Bounding box prediction data:
((

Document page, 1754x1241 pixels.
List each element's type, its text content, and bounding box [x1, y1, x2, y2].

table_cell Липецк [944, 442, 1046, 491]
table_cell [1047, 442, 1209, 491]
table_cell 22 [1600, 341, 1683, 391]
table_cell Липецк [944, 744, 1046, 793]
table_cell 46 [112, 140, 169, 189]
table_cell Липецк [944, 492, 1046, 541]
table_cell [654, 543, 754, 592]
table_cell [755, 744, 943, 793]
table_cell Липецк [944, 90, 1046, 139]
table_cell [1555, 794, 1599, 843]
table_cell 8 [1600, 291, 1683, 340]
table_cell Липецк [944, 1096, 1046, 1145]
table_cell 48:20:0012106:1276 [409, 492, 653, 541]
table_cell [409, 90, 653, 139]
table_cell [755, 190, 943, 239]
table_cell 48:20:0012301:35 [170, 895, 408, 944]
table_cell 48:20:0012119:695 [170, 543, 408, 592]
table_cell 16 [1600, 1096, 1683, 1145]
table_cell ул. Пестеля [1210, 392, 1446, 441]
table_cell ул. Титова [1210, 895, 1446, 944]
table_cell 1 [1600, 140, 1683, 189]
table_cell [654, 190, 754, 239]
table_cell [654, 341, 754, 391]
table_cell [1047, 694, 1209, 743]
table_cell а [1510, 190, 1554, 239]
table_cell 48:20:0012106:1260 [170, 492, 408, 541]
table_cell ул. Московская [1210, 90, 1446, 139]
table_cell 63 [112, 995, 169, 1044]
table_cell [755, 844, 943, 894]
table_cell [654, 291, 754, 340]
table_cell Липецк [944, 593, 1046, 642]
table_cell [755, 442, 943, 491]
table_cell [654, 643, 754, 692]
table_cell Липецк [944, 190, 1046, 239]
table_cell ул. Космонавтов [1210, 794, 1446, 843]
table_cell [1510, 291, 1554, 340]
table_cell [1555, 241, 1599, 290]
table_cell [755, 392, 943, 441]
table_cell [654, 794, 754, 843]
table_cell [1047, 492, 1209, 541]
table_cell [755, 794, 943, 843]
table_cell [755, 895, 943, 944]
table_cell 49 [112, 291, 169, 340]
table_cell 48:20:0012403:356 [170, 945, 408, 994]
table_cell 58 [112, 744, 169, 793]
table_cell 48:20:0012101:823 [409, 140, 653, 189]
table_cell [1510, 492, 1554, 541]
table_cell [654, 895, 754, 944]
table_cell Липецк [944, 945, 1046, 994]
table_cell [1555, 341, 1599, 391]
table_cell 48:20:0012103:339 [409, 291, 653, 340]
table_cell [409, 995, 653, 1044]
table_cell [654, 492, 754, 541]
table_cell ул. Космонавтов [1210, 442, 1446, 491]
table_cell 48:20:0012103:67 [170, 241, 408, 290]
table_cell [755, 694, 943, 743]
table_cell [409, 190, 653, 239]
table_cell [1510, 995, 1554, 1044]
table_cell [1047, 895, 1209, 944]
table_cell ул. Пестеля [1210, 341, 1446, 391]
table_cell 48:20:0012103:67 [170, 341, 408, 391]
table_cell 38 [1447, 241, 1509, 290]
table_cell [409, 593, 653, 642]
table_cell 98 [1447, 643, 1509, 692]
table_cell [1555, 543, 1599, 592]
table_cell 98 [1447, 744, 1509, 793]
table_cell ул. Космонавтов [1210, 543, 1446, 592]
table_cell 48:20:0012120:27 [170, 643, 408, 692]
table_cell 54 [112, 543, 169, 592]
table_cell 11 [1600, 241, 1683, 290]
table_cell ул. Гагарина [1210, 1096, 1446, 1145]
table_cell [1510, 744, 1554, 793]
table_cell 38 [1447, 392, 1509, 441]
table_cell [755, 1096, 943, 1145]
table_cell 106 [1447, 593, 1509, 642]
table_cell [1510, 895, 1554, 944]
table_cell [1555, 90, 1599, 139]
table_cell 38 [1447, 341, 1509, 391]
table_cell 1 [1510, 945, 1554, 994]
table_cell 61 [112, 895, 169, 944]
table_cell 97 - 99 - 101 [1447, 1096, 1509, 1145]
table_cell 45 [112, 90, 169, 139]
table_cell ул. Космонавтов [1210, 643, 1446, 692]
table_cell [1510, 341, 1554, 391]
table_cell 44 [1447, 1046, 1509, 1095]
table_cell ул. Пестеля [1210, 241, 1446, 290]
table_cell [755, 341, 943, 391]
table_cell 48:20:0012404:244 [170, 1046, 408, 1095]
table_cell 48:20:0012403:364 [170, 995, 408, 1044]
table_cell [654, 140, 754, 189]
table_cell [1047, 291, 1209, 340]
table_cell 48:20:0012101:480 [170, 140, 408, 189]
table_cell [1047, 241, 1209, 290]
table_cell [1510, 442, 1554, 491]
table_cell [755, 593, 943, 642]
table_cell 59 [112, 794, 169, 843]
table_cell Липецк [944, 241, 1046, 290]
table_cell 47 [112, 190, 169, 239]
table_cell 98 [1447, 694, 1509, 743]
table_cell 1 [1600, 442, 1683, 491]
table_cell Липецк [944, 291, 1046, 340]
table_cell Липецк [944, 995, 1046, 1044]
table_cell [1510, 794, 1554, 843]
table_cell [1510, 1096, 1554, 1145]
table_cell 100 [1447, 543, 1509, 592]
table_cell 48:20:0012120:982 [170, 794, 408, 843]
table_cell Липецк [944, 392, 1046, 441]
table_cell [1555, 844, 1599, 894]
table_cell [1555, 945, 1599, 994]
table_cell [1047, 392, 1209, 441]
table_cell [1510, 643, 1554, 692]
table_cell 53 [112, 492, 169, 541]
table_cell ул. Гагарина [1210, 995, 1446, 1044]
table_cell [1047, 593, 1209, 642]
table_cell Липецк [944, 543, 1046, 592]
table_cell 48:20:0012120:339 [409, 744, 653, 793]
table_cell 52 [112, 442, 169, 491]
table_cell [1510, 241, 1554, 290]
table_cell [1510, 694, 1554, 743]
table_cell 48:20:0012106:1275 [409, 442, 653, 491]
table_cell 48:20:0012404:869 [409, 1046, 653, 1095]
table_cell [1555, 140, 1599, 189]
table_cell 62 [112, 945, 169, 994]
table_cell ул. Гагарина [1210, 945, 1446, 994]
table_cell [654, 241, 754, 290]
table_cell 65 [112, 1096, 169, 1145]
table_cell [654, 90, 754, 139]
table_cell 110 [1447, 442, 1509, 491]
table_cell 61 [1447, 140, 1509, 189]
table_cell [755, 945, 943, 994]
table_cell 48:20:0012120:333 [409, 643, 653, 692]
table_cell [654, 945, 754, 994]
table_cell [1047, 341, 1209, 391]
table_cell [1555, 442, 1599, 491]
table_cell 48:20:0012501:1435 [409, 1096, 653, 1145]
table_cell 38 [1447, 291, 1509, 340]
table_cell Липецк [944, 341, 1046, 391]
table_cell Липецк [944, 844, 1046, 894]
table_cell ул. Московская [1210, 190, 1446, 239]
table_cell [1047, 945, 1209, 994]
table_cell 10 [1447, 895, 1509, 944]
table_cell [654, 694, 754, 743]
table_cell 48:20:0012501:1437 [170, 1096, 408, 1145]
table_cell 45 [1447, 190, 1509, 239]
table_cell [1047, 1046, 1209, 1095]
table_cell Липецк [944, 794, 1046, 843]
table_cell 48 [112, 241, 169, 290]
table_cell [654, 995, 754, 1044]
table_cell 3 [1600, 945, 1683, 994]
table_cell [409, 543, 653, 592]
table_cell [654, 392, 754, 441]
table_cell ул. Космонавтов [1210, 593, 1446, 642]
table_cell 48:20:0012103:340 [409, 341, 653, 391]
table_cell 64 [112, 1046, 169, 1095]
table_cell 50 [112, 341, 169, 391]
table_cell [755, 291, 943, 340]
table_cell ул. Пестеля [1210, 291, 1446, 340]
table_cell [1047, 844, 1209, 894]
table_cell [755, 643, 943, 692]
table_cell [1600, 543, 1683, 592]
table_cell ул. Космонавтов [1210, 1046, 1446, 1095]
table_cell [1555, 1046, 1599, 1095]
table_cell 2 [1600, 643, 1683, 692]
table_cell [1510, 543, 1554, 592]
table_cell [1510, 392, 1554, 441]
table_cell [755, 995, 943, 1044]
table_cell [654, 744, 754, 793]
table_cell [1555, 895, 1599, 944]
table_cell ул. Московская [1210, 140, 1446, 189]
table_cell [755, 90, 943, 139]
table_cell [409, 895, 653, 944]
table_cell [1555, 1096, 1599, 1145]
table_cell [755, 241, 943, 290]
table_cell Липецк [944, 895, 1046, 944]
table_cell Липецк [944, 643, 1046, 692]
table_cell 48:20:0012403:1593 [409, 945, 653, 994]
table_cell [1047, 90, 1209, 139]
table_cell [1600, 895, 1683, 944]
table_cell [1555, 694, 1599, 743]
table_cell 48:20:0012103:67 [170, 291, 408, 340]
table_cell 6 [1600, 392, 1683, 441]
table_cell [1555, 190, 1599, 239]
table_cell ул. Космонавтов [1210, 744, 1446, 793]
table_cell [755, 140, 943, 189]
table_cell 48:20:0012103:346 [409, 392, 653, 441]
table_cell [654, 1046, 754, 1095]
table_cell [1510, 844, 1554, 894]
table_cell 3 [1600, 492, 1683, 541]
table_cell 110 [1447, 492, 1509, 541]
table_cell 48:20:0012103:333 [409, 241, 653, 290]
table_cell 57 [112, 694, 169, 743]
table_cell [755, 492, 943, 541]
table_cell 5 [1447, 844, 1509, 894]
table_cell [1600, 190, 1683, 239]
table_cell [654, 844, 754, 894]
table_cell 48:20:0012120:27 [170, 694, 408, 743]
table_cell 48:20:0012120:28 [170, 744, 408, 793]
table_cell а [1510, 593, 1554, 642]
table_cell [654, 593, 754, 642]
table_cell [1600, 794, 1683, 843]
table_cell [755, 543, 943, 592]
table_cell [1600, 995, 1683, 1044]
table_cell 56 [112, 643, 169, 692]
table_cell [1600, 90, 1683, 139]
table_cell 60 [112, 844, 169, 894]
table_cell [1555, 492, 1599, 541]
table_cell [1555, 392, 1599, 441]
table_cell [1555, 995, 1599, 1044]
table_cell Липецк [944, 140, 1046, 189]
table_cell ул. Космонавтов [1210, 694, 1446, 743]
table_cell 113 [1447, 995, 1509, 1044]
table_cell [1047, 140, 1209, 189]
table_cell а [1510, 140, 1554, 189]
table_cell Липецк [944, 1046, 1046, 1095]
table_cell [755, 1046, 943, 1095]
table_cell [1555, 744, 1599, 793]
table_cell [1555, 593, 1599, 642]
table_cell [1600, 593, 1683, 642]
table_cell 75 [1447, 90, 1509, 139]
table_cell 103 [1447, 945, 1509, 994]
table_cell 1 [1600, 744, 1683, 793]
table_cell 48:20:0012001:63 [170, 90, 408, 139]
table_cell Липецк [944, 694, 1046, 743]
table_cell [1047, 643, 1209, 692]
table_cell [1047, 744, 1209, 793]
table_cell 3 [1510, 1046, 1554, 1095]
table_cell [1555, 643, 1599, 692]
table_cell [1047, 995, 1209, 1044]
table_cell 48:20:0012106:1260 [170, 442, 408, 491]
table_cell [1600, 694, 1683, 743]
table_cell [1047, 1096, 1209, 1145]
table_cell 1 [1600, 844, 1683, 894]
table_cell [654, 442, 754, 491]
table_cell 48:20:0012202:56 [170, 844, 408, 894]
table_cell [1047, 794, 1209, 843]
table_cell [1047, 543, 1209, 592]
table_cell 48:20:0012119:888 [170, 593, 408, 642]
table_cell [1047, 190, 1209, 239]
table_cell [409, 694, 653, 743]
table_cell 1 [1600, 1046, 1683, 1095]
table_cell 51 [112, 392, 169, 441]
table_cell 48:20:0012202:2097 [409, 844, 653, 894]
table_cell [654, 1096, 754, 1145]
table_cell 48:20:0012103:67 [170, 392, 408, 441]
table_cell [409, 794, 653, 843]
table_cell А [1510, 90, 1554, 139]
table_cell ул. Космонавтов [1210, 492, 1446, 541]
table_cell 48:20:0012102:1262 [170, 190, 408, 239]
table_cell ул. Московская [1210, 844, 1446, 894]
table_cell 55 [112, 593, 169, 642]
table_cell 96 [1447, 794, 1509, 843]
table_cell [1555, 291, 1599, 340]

))

For each line above that holds the string "Пестеля", provide a copy of that line.

Response:
table_cell ул. Пестеля [1210, 392, 1446, 441]
table_cell ул. Пестеля [1210, 341, 1446, 391]
table_cell ул. Пестеля [1210, 241, 1446, 290]
table_cell ул. Пестеля [1210, 291, 1446, 340]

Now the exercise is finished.